Dündar, Tansu Çiller'in Başdanışmanı olan Hüseyin Kocabıyık'ın suçlamalarına yanıt verdi.
"ÇİLLER'İN ÇIPLAK FOTOĞRAFLARINI ÇALDILAR"
28 Şubat döneminde Tansu Çiller'in Başdanışmanı olan Hüseyin Kocabıyık; "Tansu Çiller'in doktorundan onun çıplak fotoğraflarını çalıyorlar. Ertuğrul Özkök, Uğur Dündar, Mesut Yılmaz, Emin Çölaşan birbirlerine gösteriyorlar, birbirlerine o fotoğrafları ikram ediyorlar. Kendisi yazıyor, bunu ben söylemiyorum, dikkat edin! Nerde oluyor bütün bunlar? "Benim gazetelerim, gazetecilerim şereflidir" diyen Aydın Doğan'ın gazetesinde oluyor ve bu insanlar Çiller'i tehdit ediyorlar bu resimleri yayınlamak için, istifa et diye. Bu bir hükümet devirme, bir siyasi tasfiye değil midir?" sözleriyle Aydın Doğan ve yazarlarının suç işlediklerini öne sürmüştü.

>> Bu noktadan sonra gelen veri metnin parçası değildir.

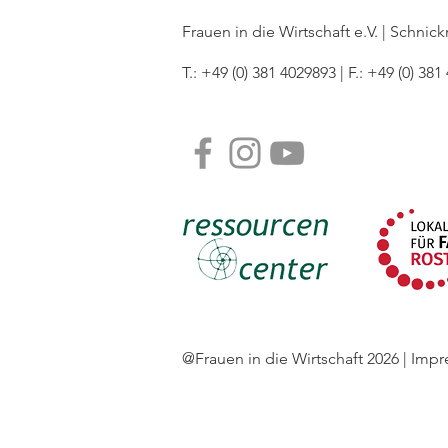
Frauen in die Wirtschaft e.V. | Schni
T.: +49 (0) 381 4029893 | F.: +49 (0) 381
@Frauen in die Wirtschaft 2026 | Imp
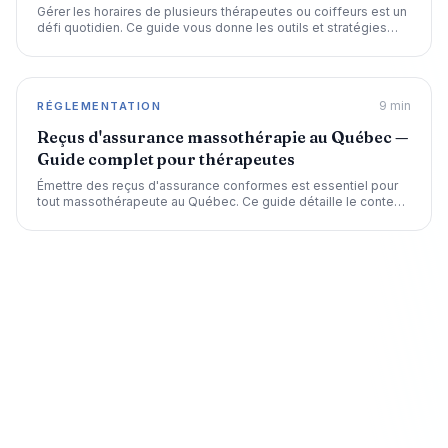
Gérer les horaires de plusieurs thérapeutes ou coiffeurs est un
défi quotidien. Ce guide vous donne les outils et stratégies
pour simplifier la planification des shifts dans votre spa ou
salon.
9
min
RÉGLEMENTATION
Reçus d'assurance massothérapie au Québec —
Guide complet pour thérapeutes
Émettre des reçus d'assurance conformes est essentiel pour
tout massothérapeute au Québec. Ce guide détaille le contenu
requis, les exigences des assureurs et comment automatiser
le processus.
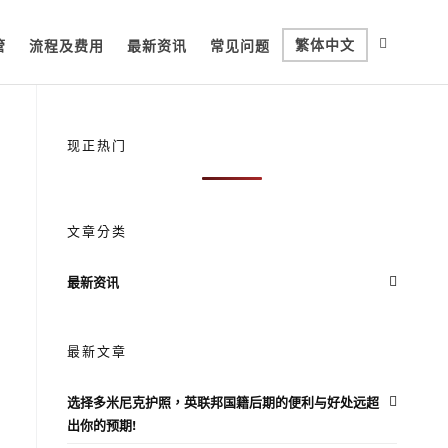
繁体中文
管
流程及费用
最新资讯
常见问题
现正热门
文章分类
最新资讯
最新文章
选择多米尼克护照，英联邦国籍后期的便利与好处远超
出你的预期!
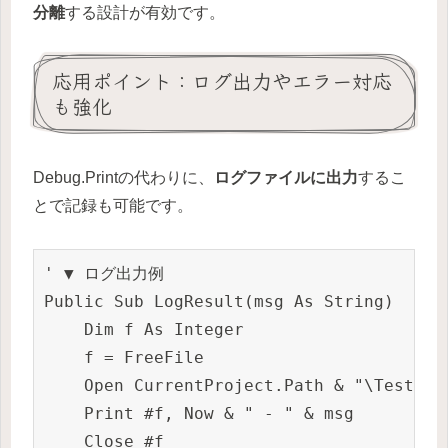
分離
する設計が有効です。
応用ポイント：ログ出力やエラー対応
も強化
Debug.Printの代わりに、
ログファイルに出力
するこ
とで記録も可能です。
' ▼ ログ出力例

Public Sub LogResult(msg As String)

    Dim f As Integer

    f = FreeFile

    Open CurrentProject.Path & "\TestLog.
    Print #f, Now & " - " & msg

    Close #f
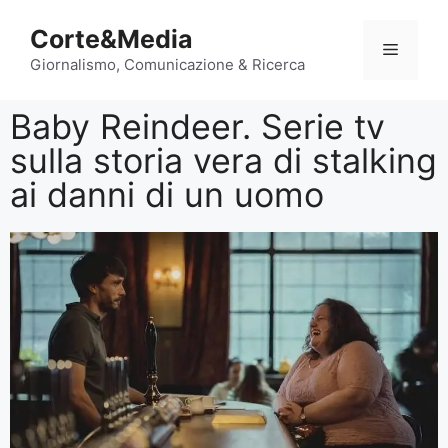
Corte&Media
Giornalismo, Comunicazione & Ricerca
Baby Reindeer. Serie tv
sulla storia vera di stalking
ai danni di un uomo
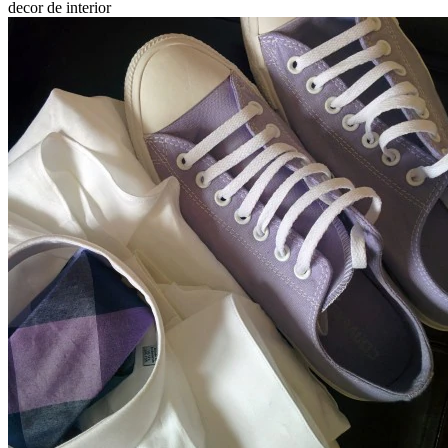
decor de interior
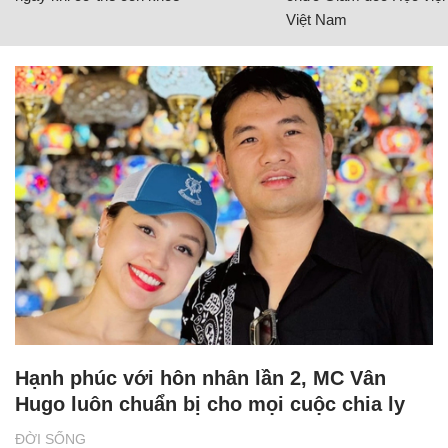
Việt Nam
Hạnh phúc với hôn nhân lần 2, MC Vân
Hugo luôn chuẩn bị cho mọi cuộc chia ly
ĐỜI SỐNG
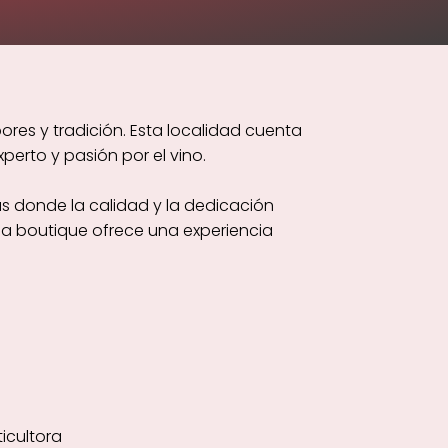
res y tradición. Esta localidad cuenta
erto y pasión por el vino.
as donde la calidad y la dedicación
da boutique ofrece una experiencia
ticultora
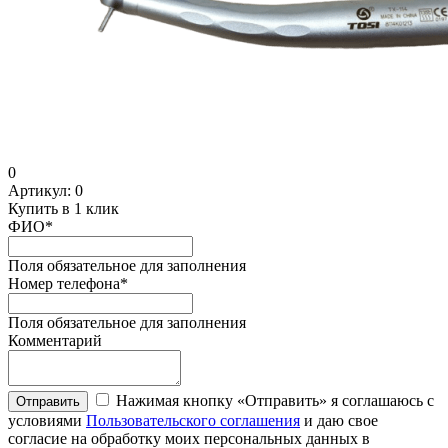
0
Артикул:
0
Купить в 1 клик
ФИО
*
Поля обязательное для заполнения
Номер телефона
*
Поля обязательное для заполнения
Комментарий
Нажимая кнопку «Отправить» я соглашаюсь с
Отправить
условиями
Пользовательского соглашения
и даю свое
согласие на обработку моих персональных данных в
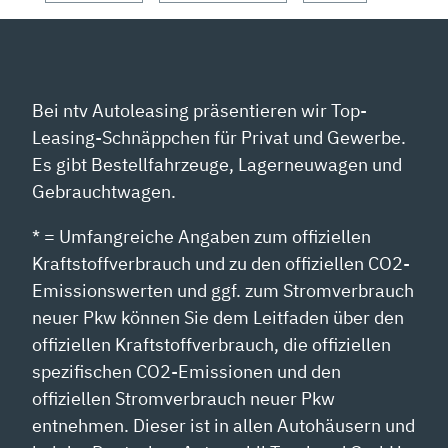
Bei ntv Autoleasing präsentieren wir Top-
Leasing-Schnäppchen für Privat und Gewerbe.
Es gibt Bestellfahrzeuge, Lagerneuwagen und
Gebrauchtwagen.
* = Umfangreiche Angaben zum offiziellen
Kraftstoffverbrauch und zu den offiziellen CO2-
Emissionswerten und ggf. zum Stromverbrauch
neuer Pkw können Sie dem Leitfaden über den
offiziellen Kraftstoffverbrauch, die offiziellen
spezifischen CO2-Emissionen und den
offiziellen Stromverbrauch neuer Pkw
entnehmen. Dieser ist in allen Autohäusern und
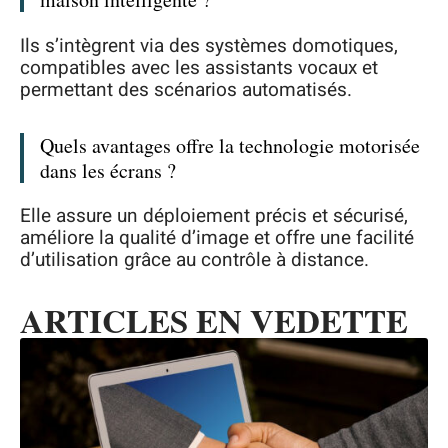
Ils s’intègrent via des systèmes domotiques,
compatibles avec les assistants vocaux et
permettant des scénarios automatisés.
Quels avantages offre la technologie motorisée
dans les écrans ?
Elle assure un déploiement précis et sécurisé,
améliore la qualité d’image et offre une facilité
d’utilisation grâce au contrôle à distance.
ARTICLES EN VEDETTE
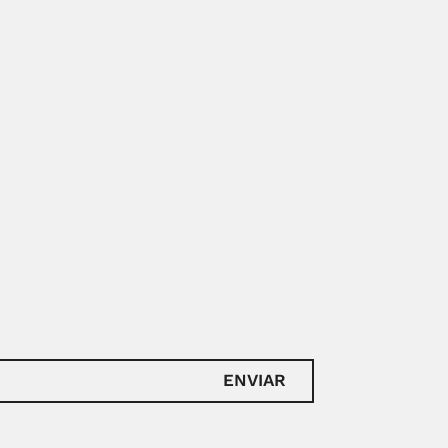
ENVIAR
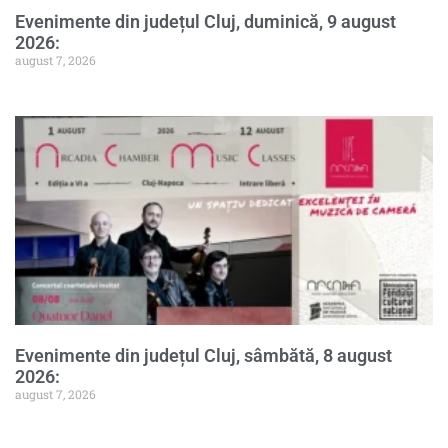
Evenimente din județul Cluj, duminică, 9 august
2026:
august 7, 2026
Evenimente din județul Cluj, sâmbătă, 8 august
2026:
august 7, 2026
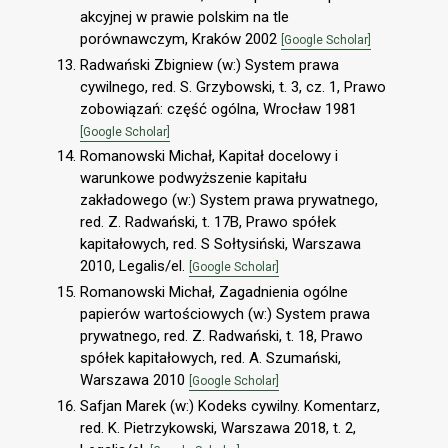
akcyjnej w prawie polskim na tle
porównawczym, Kraków 2002
[Google Scholar]
Radwański Zbigniew (w:) System prawa
cywilnego, red. S. Grzybowski, t. 3, cz. 1, Prawo
zobowiązań: część ogólna, Wrocław 1981
[Google Scholar]
Romanowski Michał, Kapitał docelowy i
warunkowe podwyższenie kapitału
zakładowego (w:) System prawa prywatnego,
red. Z. Radwański, t. 17B, Prawo spółek
kapitałowych, red. S Sołtysiński, Warszawa
2010, Legalis/el.
[Google Scholar]
Romanowski Michał, Zagadnienia ogólne
papierów wartościowych (w:) System prawa
prywatnego, red. Z. Radwański, t. 18, Prawo
spółek kapitałowych, red. A. Szumański,
Warszawa 2010
[Google Scholar]
Safjan Marek (w:) Kodeks cywilny. Komentarz,
red. K. Pietrzykowski, Warszawa 2018, t. 2,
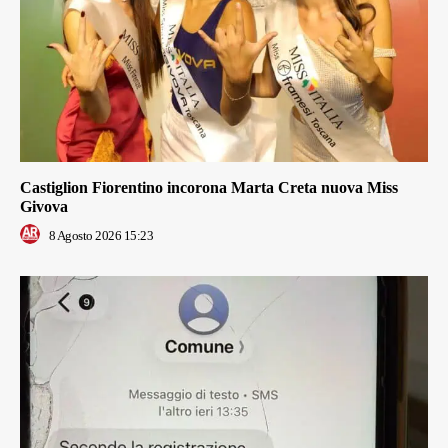
Castiglion Fiorentino incorona Marta Creta nuova Miss
Givova
8 Agosto 2026 15:23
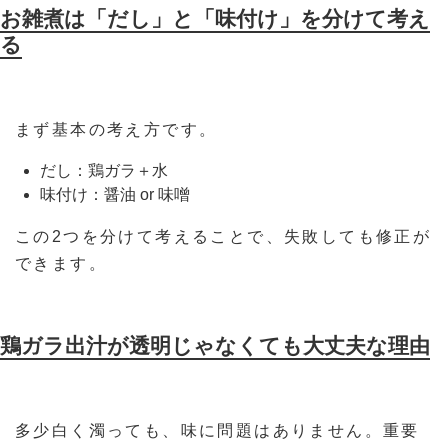
お雑煮は「だし」と「味付け」を分けて考え
る
まず基本の考え方です。
だし：鶏ガラ＋水
味付け：醤油 or 味噌
この2つを分けて考えることで、失敗しても修正が
できます。
鶏ガラ出汁が透明じゃなくても大丈夫な理由
多少白く濁っても、味に問題はありません。重要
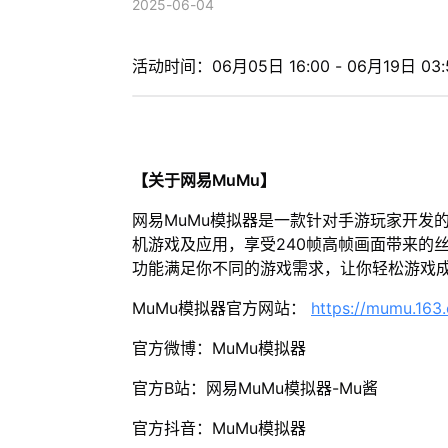
2025-06-04
活动时间：06月05日 16:00 - 06月19日 03:
【关于网易MuMu】
网易MuMu模拟器是一款针对手游玩家开发
机游戏及应用，享受240帧高帧画面带来的
功能满足你不同的游戏需求，让你轻松游戏
MuMu模拟器官方网站：
https://mumu.163
官方微博：MuMu模拟器
官方B站：网易MuMu模拟器-Mu酱
官方抖音：MuMu模拟器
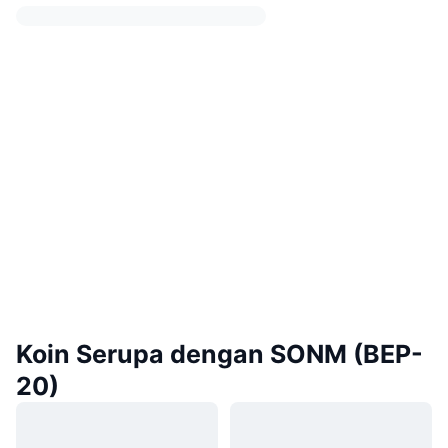
Koin Serupa dengan SONM (BEP-
20)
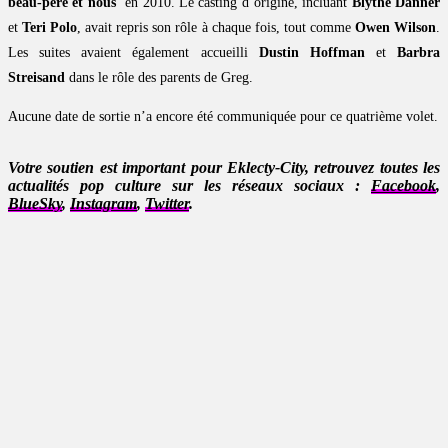
beau-père et nous
‘ en 2010. Le casting d’origine, incluant
Blythe Danner
et
Teri Polo
, avait repris son rôle à chaque fois, tout comme
Owen Wilson
.
Les suites avaient également accueilli
Dustin Hoffman
et
Barbra
Streisand
dans le rôle des parents de Greg.
Aucune date de sortie n’a encore été communiquée pour ce quatrième volet.
Votre soutien est important pour Eklecty-City, retrouvez toutes les
actualités pop culture sur les réseaux sociaux :
Facebook
,
BlueSky
,
Instagram
,
Twitter
.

Uğur Dündar bu iddiaları sert bir dille yalanlarken, iddiaları ortaya atan Hüseyin Kocabıyık'a da sert tepki gösterdi.
ÇİLLER'İN FOTOĞRAFI GELDİ AMA..
Dönemin Başbakanı Tansu Çiller'in doktoru tarafından çekilen fotoğrafların kendisine geldiğini doğrulayan Dündar, şantaj iddialarını ise yalanladı. Uğur Dündar, 'Tansu Çiller'in bir fotoğrafı geldi bize. Sağlık nedenleriyle çekildiğini düşündüğümüz bir fotoğraf. Güya biz bu fotoğrafla Tansu hanıma şantaj yapmışız. Çiller ailesinin büyük oğlu Mert'e uyuşturucu tuzağı kuruldu. Bir yalıda esrar partisi düzenleyeceklerini, Mert'in de o partide olacağını, bizim de kamera sağlamamız halinde tüm görüntülerini çekebileceklerini söylediler. Ben o insanları oyalarken dönemin valisi Hayri Kozakçıoğlu ve emniyet müdürü Necdet Menzir'e haber verdim ve dedim ki bu çocuğu kurtarın, bu çocuğu yakacaklar. Annesi babası nedeniyle bu çocuğu mahvedecekler. Ve kurtarıldı. Oysa bir başbakan çocuğunun esrar içtiğinin belgelenmesi dünyanın her tarafında haberdir. Yine Özer Çiller'in telefonları dinlenmiş. Bu dinlemeyi yapan emniyet görevlisi dinleme kayıtlarını bana getirdi ve para karşılığı satmaya kalktı. Bu özel hayat bilgilerini içeren konuşmayı dinlemeyi bile reddettim ve getiren görevliyi yerin dibine geçiren ifadelerle kovdum. Arkasından da bu kaset bir yerde otaysa çıkarsa senin yaydığını dünya aleme anlatırım ve yargı önüne çıkmanı sağlarım dedim. Ve o kaset ortaya çıkmadı. Şimdi; bunları yapan bir gazeteciler çıplak fotoğrafı şantaj vesilesi edecekler. İnsaf. Bunu düşünebilmek bile insan havsalasına sığabilecek bir durum değil. Bunlar deli saçması durumlar ama savcılığa suç duyurusunda bulunmamız gereken durumlar. Şu anda bize atılan bütün iftiralar hakkında yasal yollara başvuruyoruz ve suç duyurusunda bulunuyoruz.' dedi.